Diane Coombs, a founding coalition member, wants to eliminate a Navy facility on the site, which she has said, “is a likely terrorist target.” She also wants to boost the cultural quotient in the area, by providing space for summer symphonies and other arts venues.

On Jan. 9, the San Diego City Council rejected an appeal by the coalition, asking for more environmental study of the project. The reasoning: All of the coalition’s concerns already have been taken into consideration, and will continue to be addressed.

In an earlier interview, Graham had noted that the Navy Broadway Complex , as with any other development , must pass muster before a building permit is issued by the city.

“If there is a fault there, they don’t build,” she said.

As for terrorism, Graham commented, “We have a new federal building being built, and no one complained about that.”

But U.S. Rep.

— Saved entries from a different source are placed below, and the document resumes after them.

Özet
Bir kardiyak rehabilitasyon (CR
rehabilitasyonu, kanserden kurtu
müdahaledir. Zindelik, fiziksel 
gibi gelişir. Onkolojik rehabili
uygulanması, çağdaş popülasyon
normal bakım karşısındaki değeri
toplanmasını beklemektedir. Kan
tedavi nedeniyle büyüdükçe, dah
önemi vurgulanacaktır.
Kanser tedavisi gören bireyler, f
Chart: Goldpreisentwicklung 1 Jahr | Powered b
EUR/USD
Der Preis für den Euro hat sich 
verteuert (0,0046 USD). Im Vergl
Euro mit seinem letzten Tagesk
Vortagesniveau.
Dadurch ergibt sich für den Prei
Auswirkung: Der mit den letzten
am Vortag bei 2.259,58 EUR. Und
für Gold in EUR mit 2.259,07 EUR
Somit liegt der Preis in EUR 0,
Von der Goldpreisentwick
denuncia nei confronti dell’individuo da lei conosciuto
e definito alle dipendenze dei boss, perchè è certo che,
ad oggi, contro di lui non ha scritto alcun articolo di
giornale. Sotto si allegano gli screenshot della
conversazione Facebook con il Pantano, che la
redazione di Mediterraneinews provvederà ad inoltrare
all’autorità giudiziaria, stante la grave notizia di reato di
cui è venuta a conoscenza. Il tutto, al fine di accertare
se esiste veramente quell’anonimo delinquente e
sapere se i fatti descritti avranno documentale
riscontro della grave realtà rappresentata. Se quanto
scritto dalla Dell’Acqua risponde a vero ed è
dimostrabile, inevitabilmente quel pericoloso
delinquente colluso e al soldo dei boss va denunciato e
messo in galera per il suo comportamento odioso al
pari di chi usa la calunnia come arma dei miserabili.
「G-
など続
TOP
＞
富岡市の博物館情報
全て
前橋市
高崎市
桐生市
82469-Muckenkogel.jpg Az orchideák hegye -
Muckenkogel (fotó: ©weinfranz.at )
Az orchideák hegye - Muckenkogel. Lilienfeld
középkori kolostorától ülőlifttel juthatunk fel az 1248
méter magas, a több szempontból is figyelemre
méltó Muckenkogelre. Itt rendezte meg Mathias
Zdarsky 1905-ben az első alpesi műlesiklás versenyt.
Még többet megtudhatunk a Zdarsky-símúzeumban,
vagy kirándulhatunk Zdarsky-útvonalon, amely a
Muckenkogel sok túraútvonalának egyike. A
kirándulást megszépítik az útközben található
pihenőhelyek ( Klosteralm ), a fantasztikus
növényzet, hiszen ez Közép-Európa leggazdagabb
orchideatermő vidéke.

Bob Filner, D-Chula Vista, dismissed the council vote as “political,” saying that he would have voted the other way.

“The Navy is trying to get their headquarters paid for in a place that is not good for security, and denies open space and access for San Diego residents,” he said in an interview. “It was a bad decision.”

Filner has written letters to the U.S. and state attorneys general asking for a review of the project.

Papa Doug

All of this controversy has left “Papa Doug” Manchester, chairman of Manchester Financial Group, fuming.

“These are the same people that protested the Convention Center, the Hyatt expansion and the ballpark,” he said. “They are obstructionists who do not want anything built down there.”

Manchester dismissed the coalition’s comments about a lack of public input as “ludicrous,” noting that there had been numerous public hearings on the matter.

“That is the height of absurdity,” he said. “You have a piece of property sitting there on the western edge of our town, ugly Navy buildings. It’s like when we had tattoo parlors and girlie joints, where now we have the Hyatt and Marriott and a resurgence of downtown redevelopment.”

He also dismissed as “absolutely ludicrous” ongoing comments from opponents of his project that his financial support of Mayor Jerry Sanders’ ballot measure , to open up city services to outside competition , was designed to curry favor at City Hall.

Navy Blues

While the Navy is declining any formal comment on the lawsuit or CPI concerns, N. Scott Sutherland, spokesman for the Navy Region Southwest, commented, “We encourage the general public and organizations to come forward with their ideas on how we can make this project succeed. But as many analyses that can be shown in the negative, we expect that we can show positive outcomes as well.”

In November, the Navy signed a landmark 99-year lease with Manchester for the redevelopment, beating a Jan. 1 deadline that could have resulted in the complex being closed by the federal government.

But the project remains a work in progress, with the CCDC continuing to work with the Manchester team on design issues. The California Coastal Commission is expected to start reviewing the project during the week of Jan. 15, according to Manchester executive Perry Dealy.

Ground isn’t expected to be broken on the project until at least the end of 2007, he said.